Emergency management officials are working feverishly to raise awareness and plan for the event, staging “Cascadia peril” training exercises and organizing neighborhood communication networks, especially in tsunami zones. Recent media coverage of the numerous earthquakes that have occurred around the globe has also helped spotlight the value of seismic mitigation, says Williams.

Chile’s world-class seismic codes explain why only 500 people died during the country’s massive quake last February, most in the accompanying tsunami. By contrast, 72,000 people were killed in the 7.1 magnitude quake last January in Haiti, where building codes are weak or nonexistent.

Spotlighting the “tremendous problems getting the commercial sector up and running” will also help build support for rehabilitation programs, Williams says.

Oregon’s political and business leaders have spent six years and $100 million wrangling over the costs of congestion on the I-5 corridor along with the need to build a new multi-billion-dollar bridge over the Columbia River to alleviate that congestion. But those costs pale in comparison to the traffic disruptions that will occur around the region post-quake. In 1999, a preliminary report on the economic impact of a Cascadia event posited $30 billion in losses, a figure Wang says only includes direct damage, not “cascading business losses.” (She also says those 10-year-old figures are considered a “huge underestimation.”)

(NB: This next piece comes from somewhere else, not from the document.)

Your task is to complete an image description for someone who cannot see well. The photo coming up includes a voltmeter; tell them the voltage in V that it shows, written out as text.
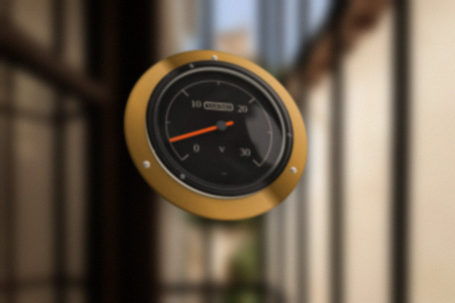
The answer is 2.5 V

In an interview published last winter in Eos, the magazine of the American Geophysical Union, Paul Mann, a senior research scientist with the Institute for Geophysics at the University of Texas, described the urgency with which earthquake-prone regions should address seismic mitigation:

“Countries with faults threatening dense populations need to approach earthquake defense with the same energy, consistency and level of scientific spending as devoted to their military defense.”

Perhaps the military metaphor won’t go over so well in Portland.

But in a region preoccupied with sustainable business practices, the notion of creating a resilient built environment should resonate. Models from other states and countries demonstrate there are systematic, cost- effective ways to approach seismic security. Now it’s time for Oregon to confront the risks that come with living in earthquake country. “Retrofits need to be addressed and prioritized,” says Boone, “so we can get something done.”